Aim of the task: Update the data from the line holding "What is the" through the line holding "Which series has", inclusive, so that "largest" becomes "greatest" and everything else stays the same. Leave the pictures out of your answer.

Data excerpts:
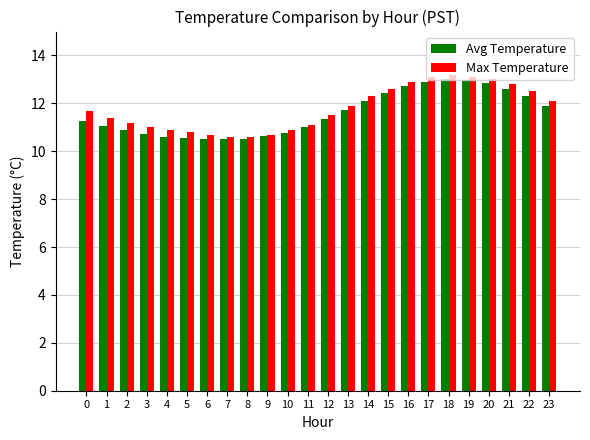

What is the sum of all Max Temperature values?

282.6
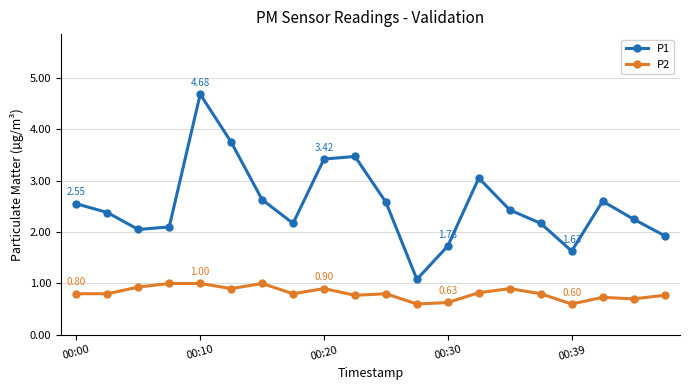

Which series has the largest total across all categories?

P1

--

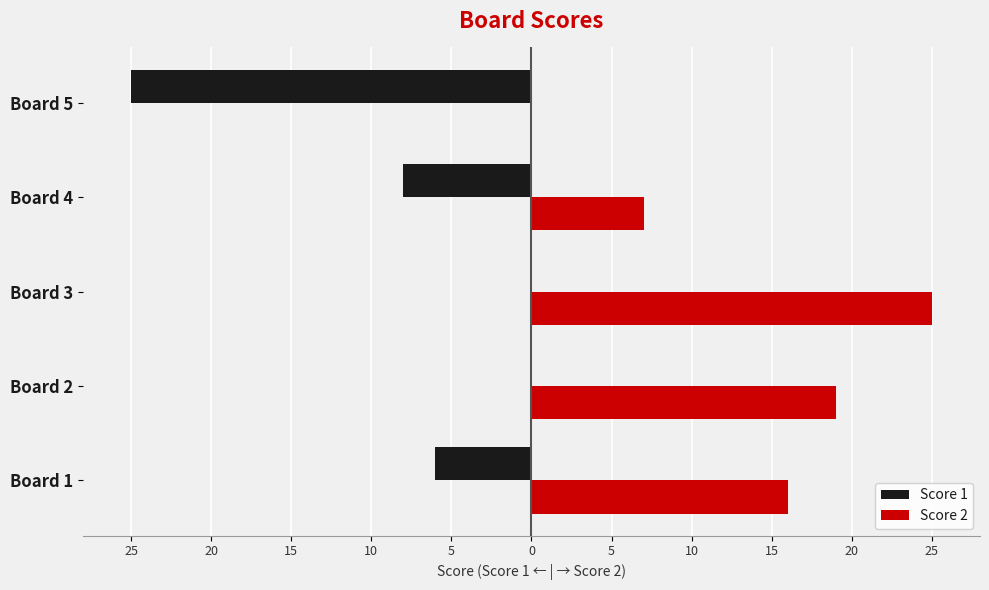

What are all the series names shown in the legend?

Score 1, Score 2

...

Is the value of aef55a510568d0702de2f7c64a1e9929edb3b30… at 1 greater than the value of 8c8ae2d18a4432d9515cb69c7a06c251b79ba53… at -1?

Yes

Completed task:
What is the sum of all Max Temperature values?

282.6

Which series has the greatest total across all categories?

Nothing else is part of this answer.